-------- Articolo --------
La “Casetta del Bercio”

Loro Ciuffenna Terre Alte Valdarno

Poco distante dalla Trappola, su uno sperone roccioso a quota 1065m. lungo il sentiero CAI 24 è situata una casetta in muratura chiamata “Casetta del Bercio”. Si chiama in questa maniera perché, poco distante, c’e un eco che ripete le parole più volte, quindi c’è un “bercio” naturale. La casa,  solida e costruita molto bene con blocchi perfettamente squadrati di macigno del Pratomagno, fu eretta appena dopo la prima  guerra mondiale  come “casina di caccia” per il Barone Ricasoli,  la cui dinastia,  fin dal Medioevo, era proprietaria di vasti appezzamenti di terreno  nel Pratomagno.

Nel 1961 i Ricasoli vendettero tutta la loro proprietà al Demanio  e quindi la Casetta del Bercio passò alla Forestale. Nel 1972 fu costituita la sezione Aretina del CAI e, qualche anno dopo, fu stipulato  un accordo  mediante il quale la Casetta del Bercio fu data in uso al CAI aretino che la trasformò in rifugio sezionale. Il luogo è invitante, non visibile perché circondato da altissimo abeti che creano un ambiente adatto al pic-nic e al riposo. La strada carrozzabile che dalla Trappola porta alla Panoramica passa ad un centinaio di metri.
-------- Dati archiviati --------
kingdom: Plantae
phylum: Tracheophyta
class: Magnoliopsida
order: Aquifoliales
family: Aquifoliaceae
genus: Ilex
--------
## Richiesta
Riporta parola per parola l'intero articolo sulla Casetta del Bercio.

## Soluzione
La “Casetta del Bercio”

Loro Ciuffenna Terre Alte Valdarno

Poco distante dalla Trappola, su uno sperone roccioso a quota 1065m. lungo il sentiero CAI 24 è situata una casetta in muratura chiamata “Casetta del Bercio”. Si chiama in questa maniera perché, poco distante, c’e un eco che ripete le parole più volte, quindi c’è un “bercio” naturale. La casa,  solida e costruita molto bene con blocchi perfettamente squadrati di macigno del Pratomagno, fu eretta appena dopo la prima  guerra mondiale  come “casina di caccia” per il Barone Ricasoli,  la cui dinastia,  fin dal Medioevo, era proprietaria di vasti appezzamenti di terreno  nel Pratomagno.

Nel 1961 i Ricasoli vendettero tutta la loro proprietà al Demanio  e quindi la Casetta del Bercio passò alla Forestale. Nel 1972 fu costituita la sezione Aretina del CAI e, qualche anno dopo, fu stipulato  un accordo  mediante il quale la Casetta del Bercio fu data in uso al CAI aretino che la trasformò in rifugio sezionale. Il luogo è invitante, non visibile perché circondato da altissimo abeti che creano un ambiente adatto al pic-nic e al riposo. La strada carrozzabile che dalla Trappola porta alla Panoramica passa ad un centinaio di metri.